As seen in Part 2, we want to avoid blocking calls. Especially with this kind of executor, because it becomes possible to bring the whole application to a halt!

Fortunately, our whole implementation is asynchronous! Every method of our service submits tasks to an executor and there are callbacks all over the place.

Beware of the lurking blocking call

We now have a bit more context on what each thread does. Let’s take another look at the VisualVM screenshot:

"Service" thread pool's threads are busy
"Service" thread pool's threads are busy

The request-* and pulse-* threads spend most of their time parked.

Each thread in those pools looks for tasks to execute (runnables) coming down the executor’s queue. Because the only tasks submitted to them are asynchronous, their execution are quick! Soon, the queue is drained and there’s nothing to do. The executor will thus park the threads.

The service-* threads, however, spend all their time running. And it is as weird as in the previous entry: we’ve supposed to execute only asynchronous methods and compute nothing. I’ll spare you the thread dump, let’s jump to the flame graph:

Bummer!
Bummer!

There’s a blocking call lurking in a dark corner of our “beautiful” asynchronous API!

And if you didn’t see it coming, maybe you understand why I didn’t show the code of asyncRequest before. Let’s look:

public static void asyncRequest(ExecutorService executor,
                                String url,
                                String headers,
                                CompletionHandler<InputStream> handler)
{
    executor.submit(() -> {
        try {
            InputStream is = blockingRequest(url, headers);
            if (handler!=null)
                handler.completed(is);
        } catch (Exception e) {
            if (handler!=null)
                handler.failed(e);
        }
    });
}

"Mischief managed"

Under the hood, asyncRequest calls down to blockingRequest and its blocking SocketChannel/InputStream! The reason why the service-* threads look busy is that they are actually blocked.

Previously, I’ve asked: “Why is it so slow?”. The answer is: because those threads are from a pool managed by a fixed-size ScheduledThreadPoolExecutor, on top of which no more than 10 simultaneous requests can be running. The threads being blocked, they prevent other tasks submitted to the executor from running.

Still thread-blocking
Still thread-blocking

Thus, the net effect of changing this API from synchronous to asynchronous has been a latency increase. Because the jobs keep piling up in the executor’s queue! We’re, in effect, limited our parallelism.

Conclusion

Some blog posts present asynchronous programming as a solution to the problem of scaling a service. This bothers me.

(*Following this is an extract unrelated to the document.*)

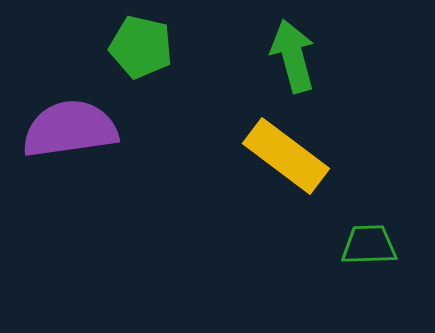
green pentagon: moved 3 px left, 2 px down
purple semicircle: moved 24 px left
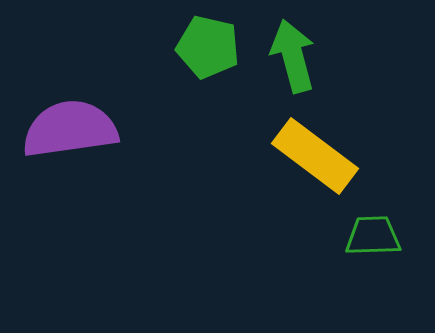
green pentagon: moved 67 px right
yellow rectangle: moved 29 px right
green trapezoid: moved 4 px right, 9 px up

They often use asynchronous in opposition to blocking. However, the opposite of blocking is non-blocking, not asynchronous. Using non-blocking alone conflates not blocking the current thread with not blocking any thread. Non-blocking does noot equate non-thread-blocking!

As seen above, using an asynchronous API doesn’t mean anything about its thread-blocking properties. An asynchronous call submitted to an executor doesn’t block the current thread, for sure, but it may very well block the thread it is running on! This is usually where you read comments such as “use a dedicated thread pool”.
Indeed, you want to dedicate a thread pool for those blocking calls to avoid impacting the rest of your application. But you’re left with two choices. Either use an unbounded thread pool, risking unpredictable behaviour, or use a bounded one, risking increased latency for those tasks.

I prefer to think about blocking and non-blocking as runtime properties. Likewise, I much prefer using asynchronous as opposed to synchronous when talking about an API or programming style. Conflating sync/async as thread-blocking/non-thread-blocking is a source of confusion. In fact, both are orthogonal.

But there’s a reason why both are often mixed-up: today, the only—i.e. built-in— way to execute non-thread-blocking code on the JVM is to use asynchronous API.

In the next part, we’ll re-implement asyncRequest to be truly non-blocking.

Post Scriptum

Writing asynchronous code is hard.

It's over 800!
It's over 800!

On the left a peak to 122 live threads when I did a small mistake. On the right a peak to more that 800 live threads when I messed up on purpose to see the result (I swear!).